Роман Луве де Кувре, который недавно появился и был тогда в большой моде, стал для Ревельона отправной точкой шутливого сравнения.
— Руссо в своей «Исповеди» поведал о себе всю правду, — сказал Ретиф, явно смущенный тем уколом, что нанес ему торговец обоями. — Почему бы мне не подражать ему, если и не талантом, то хотя бы мужеством?
Четыре слова «если и не талантом» были произнесены с такой интонацией, что сама музыка, эта великая лгунья, претендующая на выражение всех чувств, не смогла бы передать ее.
— Хорошо, — сказал Ревельон, — если у вас, в самом деле, сто таких детей, как Инженю, то это милое семейство, и я предлагаю вам марать как можно больше бумаги, чтобы их прокормить.
Ревельон несколько следовал тому предрассудку — кстати, он еще довольно распространен в газетах наших дней, предпочитающих г-на Леклера г-ну Эжену Сю, — будто чистая бумага ценнее бумаги исписанной.
Этот вопрос решать не нам, несмотря на наше глубокое восхищение листами чистой бумаги.
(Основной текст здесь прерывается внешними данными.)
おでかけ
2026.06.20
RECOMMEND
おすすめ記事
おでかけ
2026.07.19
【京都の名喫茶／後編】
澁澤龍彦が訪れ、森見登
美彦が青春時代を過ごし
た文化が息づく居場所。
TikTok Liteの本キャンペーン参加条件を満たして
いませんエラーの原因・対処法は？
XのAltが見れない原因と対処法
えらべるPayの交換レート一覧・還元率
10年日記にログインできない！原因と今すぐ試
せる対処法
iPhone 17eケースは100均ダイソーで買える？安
— В конце концов, поскольку нельзя вечно рожать детей, — заметил Ревельон, — и, кстати, между нами говоря, вы уже не в том возрасте, чтобы пренебрегать другими занятиями, что вы сейчас поделываете, мой дорогой «Ночной наблюдатель»?
Под этим названием Ретиф тогда публиковал некое подобие дневника, дополняющего «Картины Парижа» Мерсье; два друга поделили между собой часовой циферблат: Мерсье выбрал себе день, а Ретиф де ла Бретон — ночь.
— Что поделываю? — переспросил Ретиф, откинувшись на спинку стула.
— Да.
— Составляю план книги, способной просто-напросто взбудоражить Париж.
— Ха-ха! — громко рассмеялся Ревельон. — Взбудоражить Париж?! Это дело нелегкое!
— А вот и нет, мой дорогой друг, — возразил Ретиф де ла Бретон с тем провидческим даром, что присущ только поэтам, — может быть, это легче, нежели вы думаете…
— Но как быть с солдатами французской гвардии? С городской стражей? С немецкими полками? С гвардейцами короля? С господином де Бироном и господином де Безанвалем? Послушайте, мой дорогой Ретиф, послушайте меня: не будоражьте Париж.
То ли из осторожности, то ли из презрения автор «Порнографа» ничего не ответил на этот призыв, но, давая ответ на ранее заданный Ревельоном вопрос, продолжал:
— Только что вы спрашивали меня, почему мы во Франции с каждым днем утрачиваем наш патриотизм?